BEGIN

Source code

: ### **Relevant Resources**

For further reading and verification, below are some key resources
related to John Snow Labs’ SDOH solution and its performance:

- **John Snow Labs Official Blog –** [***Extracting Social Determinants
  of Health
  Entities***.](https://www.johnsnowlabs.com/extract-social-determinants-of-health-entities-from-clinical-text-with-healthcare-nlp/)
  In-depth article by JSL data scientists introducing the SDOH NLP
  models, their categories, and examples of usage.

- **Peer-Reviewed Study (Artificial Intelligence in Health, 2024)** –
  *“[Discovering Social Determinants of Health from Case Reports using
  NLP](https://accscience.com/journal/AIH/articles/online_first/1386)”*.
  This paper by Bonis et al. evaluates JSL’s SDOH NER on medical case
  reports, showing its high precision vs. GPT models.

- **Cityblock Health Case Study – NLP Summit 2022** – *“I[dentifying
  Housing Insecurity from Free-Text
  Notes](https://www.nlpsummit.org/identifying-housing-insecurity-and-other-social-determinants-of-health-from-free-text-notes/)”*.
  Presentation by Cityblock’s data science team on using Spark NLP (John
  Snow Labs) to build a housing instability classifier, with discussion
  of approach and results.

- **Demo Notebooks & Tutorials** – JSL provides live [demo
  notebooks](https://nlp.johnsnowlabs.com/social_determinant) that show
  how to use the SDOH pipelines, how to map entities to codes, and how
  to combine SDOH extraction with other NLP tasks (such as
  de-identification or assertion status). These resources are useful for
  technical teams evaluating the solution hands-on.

END

▸ **Exercise aim**: Scan the material above for the string "with" and report each line where you find it.

▸ **Result of the exercise**:
  Entities***.](https://www.johnsnowlabs.com/extract-social-determinants-of-health-entities-from-clinical-text-with-healthcare-nlp/)
  Snow Labs) to build a housing instability classifier, with discussion
  to combine SDOH extraction with other NLP tasks (such as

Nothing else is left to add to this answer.